■ **Passage**:
-- Opening Marker --

He clearly doesn't want to get married.

I would sit him down, make it clear this warrants a proper discussion without tantrums and emotional blackmail/excuses, then tell him he needs to seriously think about your relationship in the long term, tell him you love him and marriage is important to you and that you are not inclined to trust a man who does not love you enough to want to be married to you.

Let him stew on it for a bit.

If you can't get him to talk seriously I suggest you put it in letter for him.

Good luck. x

Bluestocking · 18/12/2012 22:06

I'm with Cote on this one. OP. He doesn't want to marry you, for whatever reason. If you don't have wills, you need to get them drawn up asap.

toeworries · 18/12/2012 22:10

squeakytoy

I have an early Christmas present for you!

JumpingJackSprat · 18/12/2012 22:16

sounds like hes dragging his feet if he wanted to propose, he would. from your OP it sounds like you have moved the goalposts so you probably need to have a adult conversation with him re why you feel you should get married vs him not wanting to.

Namechange1812 · 18/12/2012 22:16

I don't really want to ask him myself. If it's of his own accord then I wouldn't feel like I was forcing him to so much! It would be so much better coming from him.

Why would he say I was ruining being asked if he has no intention of asking though?

No we don't have wills or anything. Yeah agree should've done this before DCs but honestly didnt understand why it was important then!

OP posts:
McChristmasPants2012 · 18/12/2012 22:18

If he doesn't want to get married then he doesn't want to. There is nothing you can do about it.

ItsIgginningToLookALotLikeXmas · 18/12/2012 22:20

"If you don't have wills, you need to get them drawn up asap. " Bluestocking, I'm a bit worried you think there is murder in the air!

Namechange1812 · 18/12/2012 22:21

But if I ask him he's going to say yes. He's already said he would - it's him asking me properly that I'm after!

OP posts:
HollyBerryBush · 18/12/2012 22:22

I hate to say - you left your self wide open and vulnerable.

If he wanted to marry you he would have.

Namechange1812 · 18/12/2012 22:23

There may well be murder in the air if he doesn't pull his finger out!

OP posts:
Namechange1812 · 18/12/2012 22:24

I know I have Holly
It's knowing what to do next is the problem

OP posts:
MrsRogerSterling · 18/12/2012 22:24

Why does there have to be a proposal? Dh never proposed to me, we decided to get married, it was a mutual decision, we booked in at the town hall and 2 weeks later we were married.

-- Closing Marker --

■ **Dataset content**:
-- Opening Marker --

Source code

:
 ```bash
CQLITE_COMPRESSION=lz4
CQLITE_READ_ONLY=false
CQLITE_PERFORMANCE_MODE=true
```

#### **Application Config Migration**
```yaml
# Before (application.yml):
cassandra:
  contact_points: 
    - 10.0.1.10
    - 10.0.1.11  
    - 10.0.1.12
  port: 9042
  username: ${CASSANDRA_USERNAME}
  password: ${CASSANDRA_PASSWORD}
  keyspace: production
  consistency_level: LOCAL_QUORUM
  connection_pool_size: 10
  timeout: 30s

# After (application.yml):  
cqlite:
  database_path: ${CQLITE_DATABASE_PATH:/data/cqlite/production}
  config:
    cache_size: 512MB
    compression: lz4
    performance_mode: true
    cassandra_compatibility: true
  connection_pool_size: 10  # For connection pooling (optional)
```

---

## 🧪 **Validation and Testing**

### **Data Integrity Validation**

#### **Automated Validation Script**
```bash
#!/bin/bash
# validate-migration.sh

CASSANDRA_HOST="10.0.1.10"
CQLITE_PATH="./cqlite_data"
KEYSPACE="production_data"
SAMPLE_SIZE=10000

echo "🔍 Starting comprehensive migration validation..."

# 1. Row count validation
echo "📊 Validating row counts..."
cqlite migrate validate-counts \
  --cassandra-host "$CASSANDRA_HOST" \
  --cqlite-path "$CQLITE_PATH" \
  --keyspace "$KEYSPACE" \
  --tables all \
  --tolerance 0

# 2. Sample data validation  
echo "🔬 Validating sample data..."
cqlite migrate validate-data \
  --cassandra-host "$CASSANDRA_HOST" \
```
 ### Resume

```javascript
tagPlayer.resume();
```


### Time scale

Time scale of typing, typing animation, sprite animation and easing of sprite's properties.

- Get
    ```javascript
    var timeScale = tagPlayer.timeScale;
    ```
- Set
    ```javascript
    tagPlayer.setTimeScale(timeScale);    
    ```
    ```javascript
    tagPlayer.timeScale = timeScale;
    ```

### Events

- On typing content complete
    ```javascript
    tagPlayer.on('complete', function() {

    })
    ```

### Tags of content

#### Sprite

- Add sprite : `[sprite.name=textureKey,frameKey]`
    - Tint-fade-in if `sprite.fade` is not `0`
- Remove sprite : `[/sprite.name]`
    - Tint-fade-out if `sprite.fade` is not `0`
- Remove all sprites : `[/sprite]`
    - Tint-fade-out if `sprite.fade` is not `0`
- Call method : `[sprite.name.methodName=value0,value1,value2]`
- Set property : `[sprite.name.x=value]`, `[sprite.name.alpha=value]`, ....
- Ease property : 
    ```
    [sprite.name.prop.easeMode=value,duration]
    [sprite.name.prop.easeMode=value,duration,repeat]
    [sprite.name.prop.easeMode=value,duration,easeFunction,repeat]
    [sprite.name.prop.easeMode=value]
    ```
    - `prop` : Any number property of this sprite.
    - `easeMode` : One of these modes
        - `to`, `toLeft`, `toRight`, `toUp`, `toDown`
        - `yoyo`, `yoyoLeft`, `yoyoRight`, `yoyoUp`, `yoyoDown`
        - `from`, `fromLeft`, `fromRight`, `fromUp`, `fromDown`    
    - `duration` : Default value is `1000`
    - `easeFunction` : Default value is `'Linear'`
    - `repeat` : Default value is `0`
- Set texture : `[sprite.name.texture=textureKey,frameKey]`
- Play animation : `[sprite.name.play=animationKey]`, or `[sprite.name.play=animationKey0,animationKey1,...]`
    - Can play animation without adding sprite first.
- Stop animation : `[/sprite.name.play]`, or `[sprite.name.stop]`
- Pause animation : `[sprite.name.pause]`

-- Closing Marker --

■ **Complete the following**:
[1] Duplicate the forum thread's text word for word, starting at "There may well" and ending at "we were married.".
[2] According to the forum thread, why does Namechange1812 not want to ask her partner to marry her herself? Answer in one to three sentences.
[3] In the forum thread, how long after booking in at the town hall were MrsRogerSterling and her husband married?
You won't need the rows for any of this.

■ **Task-by-task outputs**:
[1]
There may well be murder in the air if he doesn't pull his finger out!

OP posts:
Namechange1812 · 18/12/2012 22:24

I know I have Holly
It's knowing what to do next is the problem

OP posts:
MrsRogerSterling · 18/12/2012 22:24

Why does there have to be a proposal? Dh never proposed to me, we decided to get married, it was a mutual decision, we booked in at the town hall and 2 weeks later we were married.

[2] She wants the proposal to come from him of his own accord so she wouldn't feel she was forcing him. He has already said he would say yes, so what she wants is for him to ask her properly.

[3] Two weeks later.